How to cut back when you are doing well: cutting costs with happy teams

The majority of the world is feeling the pinch. Rising costs and reduced customer spending is leaving companies in a steel-sided sandwich.

How to cut back when you are doing well: cutting costs with happy teams

The majority of the world is feeling the pinch. Rising costs and reduced customer spending is leaving companies in a steel-sided sandwich. But some companies are still doing well while others still have strong sales but problems elsewhere.

We are seeing the devastation of mass layoffs even in the previously hallowed ground of tech. Some have been handled with considerably less than civilized acceptability: think group layoffs and layoffs by zoom in particular. While far from pleasant, there is a way to make people redundant. If anyone saw the film “Up in the Air” with George Clooney, slick, fast, solutions aren’t it. You are dealing with real human beings with very real worries. There is still a huge shock value involved. even alongside an expectation. It is usually evident to the people working there when companies or sectors are performing badly or losing money.

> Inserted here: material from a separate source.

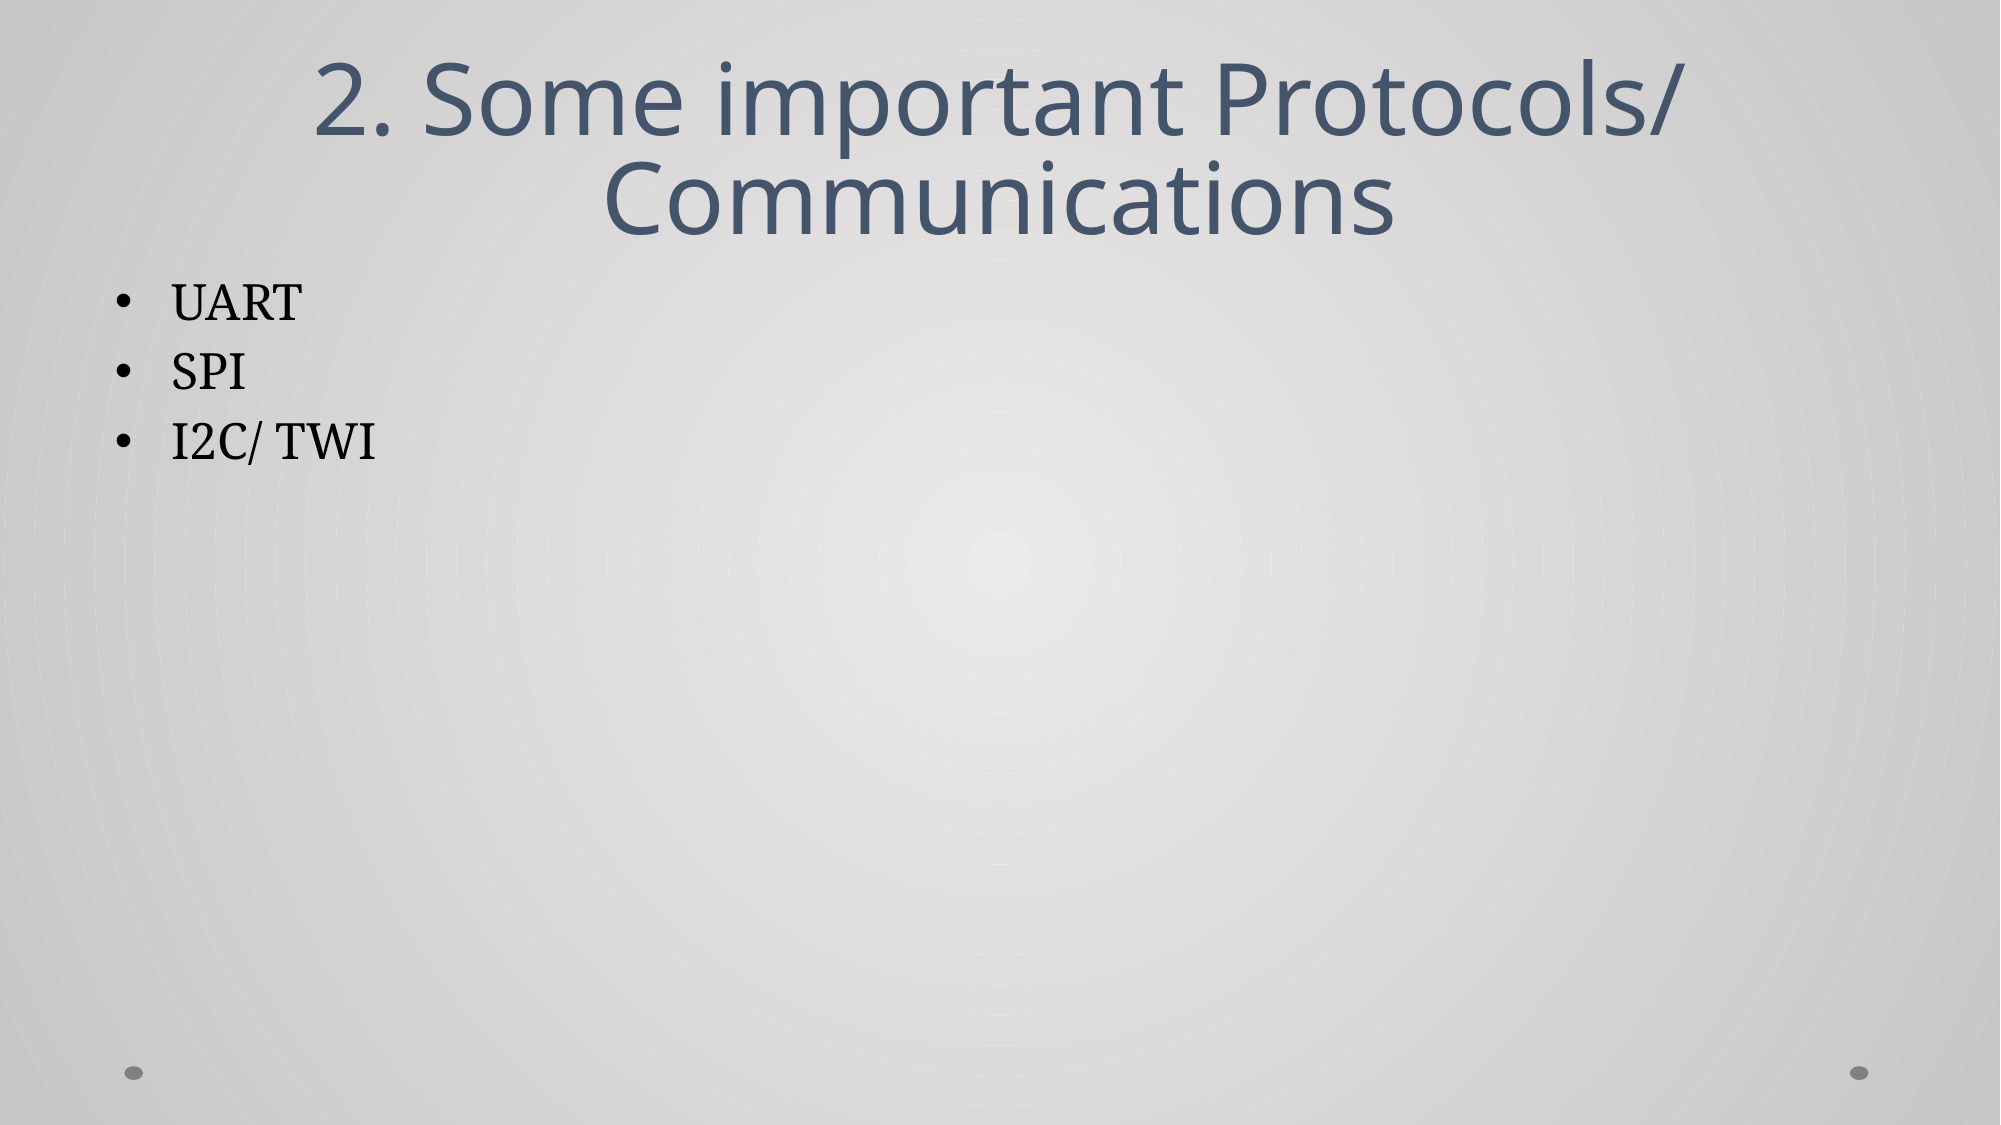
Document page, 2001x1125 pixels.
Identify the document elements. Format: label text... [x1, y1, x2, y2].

What can be even more challenging to get right, is making cuts of any sort when a company appears to be doing well with sales. Rising costs are not so evident to the people working there – bar the accounts department. There is also often a general assumption that companies have fat profits and deep pockets by their very existence. But tucked away in the offices, the “suits” see the soaring costs, watch their sector’s problems hacking through competitors’ profits, and feel the tremors of an unsafe global economy. Not surprisingly, they want to cut costs, if not in headcount, in terms of unnecessary spending.

It sounds like a totally wise move. As those who have been through this exercise will know, it is both worthwhile and often extraordinary how much you can save if you tear apart your spending. I remember cutting our spending by a colossal one-third (I was stunned) back in an earlier recession. Especially if you have grown fast, the reins on spending can get more than a little loose. I was also lucky to have had at that point a very strong and very proactive team who completely bought into the reasons for doing it.

The danger comes with the mix of data and human beings; like oil and water, they fail to mix. On paper, it is easy to see that there is a lot of careless spending. Large companies and fast-growth startups alike can be pretty lax on controlling the odd extra perk, and generous to the point of crazy with expenses. But back in accounts, it is suddenly all too obvious that Simon in sales had no reason (other than to pick up his distant cousin) to go to Heathrow on Saturday, for which he claimed hefty travel expenses. 

In a theoretical discussion, a supermarket brand of free tea and coffee will be deemed perfectly adequate instead of laying on a choice of slightly exotic top brands in the office. The query arises why when parking expenses are paid, no one uses an open-air one down the block that the underground at five times the price? The data makes it so sensible -surely no one can object?

The problem is that they can – and do. Especially if handled wrongly. Take on of the most readily turned to control of costs, that of adding trackers to company vehicles. Hard not to go this route when moderately simple data establishes a geyser of wastage in this area. However, trackers are contentious and almost guaranteed to produce an absolute uproar. The people at fault will be stirred by both guilt and fury that they are being stopped. Those who are innocent will feel untrusted. 

When other perks that have always been there are announced as being removed, people feel deprived, controlled, and angry. The divide between management and the remainder of the workforce will split into a broad and bitter gap. That quick announcement mentioning some commonsense economic generalities by taking things away will not cut it.

The reason it won’t cut it is that this is micro-management at its worst, treating your team as an idiotic enemy who must be controlled and cannot be trusted. That team, meanwhile, sees a healthy company that, out of the blue, is trying to make more money by taking things away from them. Not surprisingly, they are savage.

A different approach would be to celebrate sustained sales when other companies have been less fortunate: To then share the headlines of the data on costs, which may well shock those unaware. And in the time-honoured way of the good news/bad news/ good news sandwich, follow this by telling them how valued they are and ask for their input in a project to slash the costs. Arrange some group brainstorming, and perhaps even offer rewards for the best and most effective cost-saving project. Ask them to list what goodies matter the most in their lives, so you budget to keep them. Make it clear you want to work together to make the company more resilient. 

Bin the micro-managing and dictation and instead treat your team as intelligent human beings who ultimately have many of the same goals you do. You will get a happy team, who take personal responsibility in working at your side to build a stronger company.